If you're here in the Panel Discussion programming block, you might be a lapsed comics reader, trying to find a way back to the JLA Satellite. Or you might someone killing time until you pick up your weekly Wednesday pull list. Or maybe you've said goodbye to dozens of longboxes to embrace the promise of digital comics. Whichever it is, you're still interested in the good stuff.

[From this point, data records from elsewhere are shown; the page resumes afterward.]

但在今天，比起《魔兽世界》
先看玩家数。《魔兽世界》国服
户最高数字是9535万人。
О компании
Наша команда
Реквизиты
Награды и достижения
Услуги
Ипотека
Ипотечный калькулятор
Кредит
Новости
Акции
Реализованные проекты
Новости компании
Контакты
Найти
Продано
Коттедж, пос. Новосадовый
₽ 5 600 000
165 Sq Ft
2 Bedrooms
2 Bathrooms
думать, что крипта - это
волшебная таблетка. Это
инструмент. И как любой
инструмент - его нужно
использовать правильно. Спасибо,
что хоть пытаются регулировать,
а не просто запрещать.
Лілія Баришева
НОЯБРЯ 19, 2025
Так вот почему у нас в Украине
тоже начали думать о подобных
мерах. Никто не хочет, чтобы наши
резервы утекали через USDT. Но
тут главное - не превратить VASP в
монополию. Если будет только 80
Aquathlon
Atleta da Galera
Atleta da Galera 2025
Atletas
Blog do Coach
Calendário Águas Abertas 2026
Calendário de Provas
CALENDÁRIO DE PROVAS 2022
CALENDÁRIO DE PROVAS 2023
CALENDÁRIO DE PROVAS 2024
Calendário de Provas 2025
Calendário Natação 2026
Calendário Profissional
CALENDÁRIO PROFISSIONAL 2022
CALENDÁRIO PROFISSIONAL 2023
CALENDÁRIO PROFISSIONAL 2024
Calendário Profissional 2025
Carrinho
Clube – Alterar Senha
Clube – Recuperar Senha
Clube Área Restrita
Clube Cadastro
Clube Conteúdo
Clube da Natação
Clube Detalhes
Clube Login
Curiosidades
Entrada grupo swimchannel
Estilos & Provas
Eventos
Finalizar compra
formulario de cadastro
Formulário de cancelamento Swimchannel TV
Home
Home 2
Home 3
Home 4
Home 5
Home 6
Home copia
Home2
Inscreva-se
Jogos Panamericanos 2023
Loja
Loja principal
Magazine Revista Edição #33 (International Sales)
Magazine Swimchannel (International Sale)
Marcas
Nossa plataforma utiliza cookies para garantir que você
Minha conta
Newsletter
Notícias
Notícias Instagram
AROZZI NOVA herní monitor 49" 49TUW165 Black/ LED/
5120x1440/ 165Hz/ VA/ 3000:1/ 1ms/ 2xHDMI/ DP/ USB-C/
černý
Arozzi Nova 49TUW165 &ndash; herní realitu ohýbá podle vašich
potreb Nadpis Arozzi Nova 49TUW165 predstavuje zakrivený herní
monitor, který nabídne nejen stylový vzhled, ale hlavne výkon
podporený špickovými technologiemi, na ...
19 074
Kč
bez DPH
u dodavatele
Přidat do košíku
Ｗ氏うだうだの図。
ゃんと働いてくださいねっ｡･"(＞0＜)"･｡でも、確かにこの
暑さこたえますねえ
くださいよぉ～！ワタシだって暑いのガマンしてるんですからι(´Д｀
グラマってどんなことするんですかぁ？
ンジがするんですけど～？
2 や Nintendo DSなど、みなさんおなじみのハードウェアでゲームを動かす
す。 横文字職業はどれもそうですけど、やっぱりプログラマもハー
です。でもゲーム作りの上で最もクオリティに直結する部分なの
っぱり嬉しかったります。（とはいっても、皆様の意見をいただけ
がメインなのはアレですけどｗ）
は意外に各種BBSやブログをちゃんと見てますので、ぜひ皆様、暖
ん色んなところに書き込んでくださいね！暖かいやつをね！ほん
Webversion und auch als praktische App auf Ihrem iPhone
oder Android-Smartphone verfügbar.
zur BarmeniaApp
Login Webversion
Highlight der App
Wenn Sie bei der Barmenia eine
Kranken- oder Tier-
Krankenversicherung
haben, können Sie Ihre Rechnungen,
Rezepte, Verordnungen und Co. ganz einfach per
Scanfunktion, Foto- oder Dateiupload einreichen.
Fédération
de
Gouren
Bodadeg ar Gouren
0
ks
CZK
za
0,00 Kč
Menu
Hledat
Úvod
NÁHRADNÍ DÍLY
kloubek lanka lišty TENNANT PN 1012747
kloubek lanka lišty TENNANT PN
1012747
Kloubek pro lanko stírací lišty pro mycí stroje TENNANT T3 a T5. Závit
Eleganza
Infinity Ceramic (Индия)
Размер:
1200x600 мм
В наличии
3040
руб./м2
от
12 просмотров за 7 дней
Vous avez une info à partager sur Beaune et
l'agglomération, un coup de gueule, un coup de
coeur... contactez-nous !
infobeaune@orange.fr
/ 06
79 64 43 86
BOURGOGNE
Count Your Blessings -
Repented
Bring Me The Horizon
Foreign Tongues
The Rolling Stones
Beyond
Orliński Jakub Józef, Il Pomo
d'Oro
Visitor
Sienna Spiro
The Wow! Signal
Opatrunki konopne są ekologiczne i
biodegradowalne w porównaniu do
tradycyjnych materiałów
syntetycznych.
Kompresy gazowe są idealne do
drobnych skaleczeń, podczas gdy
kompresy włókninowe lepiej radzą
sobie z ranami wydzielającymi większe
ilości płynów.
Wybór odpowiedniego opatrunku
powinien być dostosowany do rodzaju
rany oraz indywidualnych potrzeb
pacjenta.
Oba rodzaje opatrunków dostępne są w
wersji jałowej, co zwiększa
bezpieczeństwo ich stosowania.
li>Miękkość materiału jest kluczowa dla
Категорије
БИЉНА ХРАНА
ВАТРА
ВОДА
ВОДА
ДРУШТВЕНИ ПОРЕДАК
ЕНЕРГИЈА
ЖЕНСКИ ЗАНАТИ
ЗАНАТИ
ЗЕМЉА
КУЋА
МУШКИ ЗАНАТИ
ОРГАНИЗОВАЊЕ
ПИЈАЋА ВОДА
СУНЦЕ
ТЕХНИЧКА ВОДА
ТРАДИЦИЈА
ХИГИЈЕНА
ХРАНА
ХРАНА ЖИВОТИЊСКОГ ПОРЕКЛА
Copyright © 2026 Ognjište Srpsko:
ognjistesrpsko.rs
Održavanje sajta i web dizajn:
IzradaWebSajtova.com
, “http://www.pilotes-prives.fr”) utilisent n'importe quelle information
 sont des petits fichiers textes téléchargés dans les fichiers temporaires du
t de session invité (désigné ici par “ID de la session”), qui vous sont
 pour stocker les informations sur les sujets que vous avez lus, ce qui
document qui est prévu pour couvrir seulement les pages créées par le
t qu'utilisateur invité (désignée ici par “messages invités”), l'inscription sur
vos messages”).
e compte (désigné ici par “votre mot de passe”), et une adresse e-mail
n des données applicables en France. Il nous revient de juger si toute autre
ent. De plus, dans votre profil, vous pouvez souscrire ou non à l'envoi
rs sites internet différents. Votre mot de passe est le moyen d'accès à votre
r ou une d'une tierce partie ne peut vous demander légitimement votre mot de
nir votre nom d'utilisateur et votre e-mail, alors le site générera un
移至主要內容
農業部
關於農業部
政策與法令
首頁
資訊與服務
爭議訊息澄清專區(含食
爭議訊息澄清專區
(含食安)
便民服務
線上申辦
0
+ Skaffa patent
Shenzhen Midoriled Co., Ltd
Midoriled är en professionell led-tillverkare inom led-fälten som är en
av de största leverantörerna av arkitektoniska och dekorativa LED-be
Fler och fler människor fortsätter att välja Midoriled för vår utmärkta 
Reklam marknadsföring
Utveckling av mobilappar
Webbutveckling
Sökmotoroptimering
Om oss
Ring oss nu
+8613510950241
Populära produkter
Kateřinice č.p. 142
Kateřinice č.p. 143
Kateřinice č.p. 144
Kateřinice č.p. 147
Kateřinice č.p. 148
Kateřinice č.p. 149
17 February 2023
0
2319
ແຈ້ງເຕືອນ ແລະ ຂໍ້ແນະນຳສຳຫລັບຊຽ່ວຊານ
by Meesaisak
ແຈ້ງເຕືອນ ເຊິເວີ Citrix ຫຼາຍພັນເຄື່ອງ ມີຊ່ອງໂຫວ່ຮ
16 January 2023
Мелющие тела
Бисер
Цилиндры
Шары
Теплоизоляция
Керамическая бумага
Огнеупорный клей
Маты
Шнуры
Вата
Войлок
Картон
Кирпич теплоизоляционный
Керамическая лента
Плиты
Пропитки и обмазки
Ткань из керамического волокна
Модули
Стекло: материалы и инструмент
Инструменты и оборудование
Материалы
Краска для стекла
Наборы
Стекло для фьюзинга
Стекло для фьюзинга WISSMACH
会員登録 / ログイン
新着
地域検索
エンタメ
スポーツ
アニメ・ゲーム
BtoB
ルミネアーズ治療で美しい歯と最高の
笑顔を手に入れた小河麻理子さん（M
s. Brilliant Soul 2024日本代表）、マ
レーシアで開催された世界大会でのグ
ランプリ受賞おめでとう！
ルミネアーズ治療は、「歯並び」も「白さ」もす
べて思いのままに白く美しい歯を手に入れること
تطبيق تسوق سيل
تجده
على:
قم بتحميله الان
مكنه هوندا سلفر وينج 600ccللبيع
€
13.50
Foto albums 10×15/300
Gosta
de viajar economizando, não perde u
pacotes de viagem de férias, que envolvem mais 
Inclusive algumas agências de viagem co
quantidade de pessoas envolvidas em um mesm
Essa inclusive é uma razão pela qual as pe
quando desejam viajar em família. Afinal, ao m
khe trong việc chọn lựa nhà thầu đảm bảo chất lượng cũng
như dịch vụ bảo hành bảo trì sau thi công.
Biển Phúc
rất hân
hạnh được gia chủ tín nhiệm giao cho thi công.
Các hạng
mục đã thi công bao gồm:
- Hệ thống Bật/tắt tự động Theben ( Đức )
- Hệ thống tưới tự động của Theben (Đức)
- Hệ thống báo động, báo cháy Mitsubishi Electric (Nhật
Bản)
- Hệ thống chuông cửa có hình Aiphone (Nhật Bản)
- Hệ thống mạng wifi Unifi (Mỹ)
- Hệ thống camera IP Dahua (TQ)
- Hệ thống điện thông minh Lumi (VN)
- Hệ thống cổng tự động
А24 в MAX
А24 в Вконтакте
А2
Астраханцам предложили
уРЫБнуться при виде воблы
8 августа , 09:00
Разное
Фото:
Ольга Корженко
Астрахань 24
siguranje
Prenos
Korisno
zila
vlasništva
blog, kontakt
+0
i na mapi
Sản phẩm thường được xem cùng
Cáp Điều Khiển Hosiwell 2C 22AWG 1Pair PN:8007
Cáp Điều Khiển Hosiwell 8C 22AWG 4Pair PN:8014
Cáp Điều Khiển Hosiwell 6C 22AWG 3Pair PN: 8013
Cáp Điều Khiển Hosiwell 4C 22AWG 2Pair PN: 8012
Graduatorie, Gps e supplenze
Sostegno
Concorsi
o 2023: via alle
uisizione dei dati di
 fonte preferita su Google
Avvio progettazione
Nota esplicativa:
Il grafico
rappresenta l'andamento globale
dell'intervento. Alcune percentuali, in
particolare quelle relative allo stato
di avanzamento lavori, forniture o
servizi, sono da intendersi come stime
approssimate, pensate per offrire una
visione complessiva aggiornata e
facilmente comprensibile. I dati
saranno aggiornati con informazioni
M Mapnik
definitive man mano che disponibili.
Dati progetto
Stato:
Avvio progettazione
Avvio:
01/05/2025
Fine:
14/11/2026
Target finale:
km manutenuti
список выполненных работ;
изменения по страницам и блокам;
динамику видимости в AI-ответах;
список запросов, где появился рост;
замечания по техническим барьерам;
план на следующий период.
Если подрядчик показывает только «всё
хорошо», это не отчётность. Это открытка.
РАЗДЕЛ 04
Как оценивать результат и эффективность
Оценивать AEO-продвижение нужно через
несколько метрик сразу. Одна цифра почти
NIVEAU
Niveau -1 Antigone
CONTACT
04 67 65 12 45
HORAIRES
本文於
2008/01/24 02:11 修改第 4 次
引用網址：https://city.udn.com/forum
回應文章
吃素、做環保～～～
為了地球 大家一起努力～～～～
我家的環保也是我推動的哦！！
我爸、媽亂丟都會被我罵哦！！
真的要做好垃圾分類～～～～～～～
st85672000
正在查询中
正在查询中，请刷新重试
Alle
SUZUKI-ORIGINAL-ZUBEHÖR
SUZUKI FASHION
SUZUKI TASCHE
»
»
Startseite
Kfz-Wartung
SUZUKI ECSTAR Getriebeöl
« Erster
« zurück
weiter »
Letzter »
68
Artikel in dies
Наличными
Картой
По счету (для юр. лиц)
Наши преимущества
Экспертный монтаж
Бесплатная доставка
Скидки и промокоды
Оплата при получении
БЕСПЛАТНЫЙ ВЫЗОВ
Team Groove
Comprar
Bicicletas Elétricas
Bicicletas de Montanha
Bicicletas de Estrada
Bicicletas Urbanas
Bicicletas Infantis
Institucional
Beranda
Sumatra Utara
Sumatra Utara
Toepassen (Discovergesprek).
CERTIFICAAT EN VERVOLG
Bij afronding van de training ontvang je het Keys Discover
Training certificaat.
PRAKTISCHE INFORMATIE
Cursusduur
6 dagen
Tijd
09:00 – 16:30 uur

Welcome, then, to the Panel Discussion
Dozen Quartet, where I pick out just-released or out-soon comics that I think are worth paying attention to. Ready? Then, let's meet the sequential art that'll be draining your wallet this week. Be sure to chime in with the books you'll be picking up or that you think everybody should be ready in the comments.
Action Comics #11
Look, we all know that Superman's not going to stop being Clark Kent, despite faking Kent's death last issue. The high points of this issue will be in looking at how Morrison explore the emotional core hidden inside The Man of Steel's personal lives. No one wants to be Superman all the time, even Kal-El. Should be interesting too see how Morrison addresses Superman's need for normalcy in this story arc.
Danger Club #3
The first two issues of this Image comics series have impressed me with its vision of how teen superheroes go wrong when their mentors disappear in battle. Personality cults and hormone-driven ultraviolence get mixed in with a mournful coming-of-age subtext where a whole society of kids desperately tries to do what their parents couldn't. Great archetype subversion in these pages.
Avengers Vs. X-Men #7
For a while there, I thought I was going to drop Avengers vs. X-Men from my monthly reads. But the character work in this crossover event has been strong and today's Marvel Now! news indicates that Marvel's next big status quo shift will be spinning out of this book. So, some folks won't be ultra-powered for long—sorry, Magik—but things will likely be more interesting as a result
God and Science: Return of the Ti-Girls HC
One of the best thing about Jaime Hernandez's work—-whether together with brother Gilbert andr separate—is how they can meld strongly realized character relationships with all manner of weird sci-fi and superhero motifs. It's as if they never shook their adolescent fascination with rayguns and capes, choosing instead to deepen the metaphoric and escapist elements of such genre tropes. In short: God and Science is a loopy, heartfelt and sometimes biting usage of the adventure fiction template that feels lived-in and mature. A must read.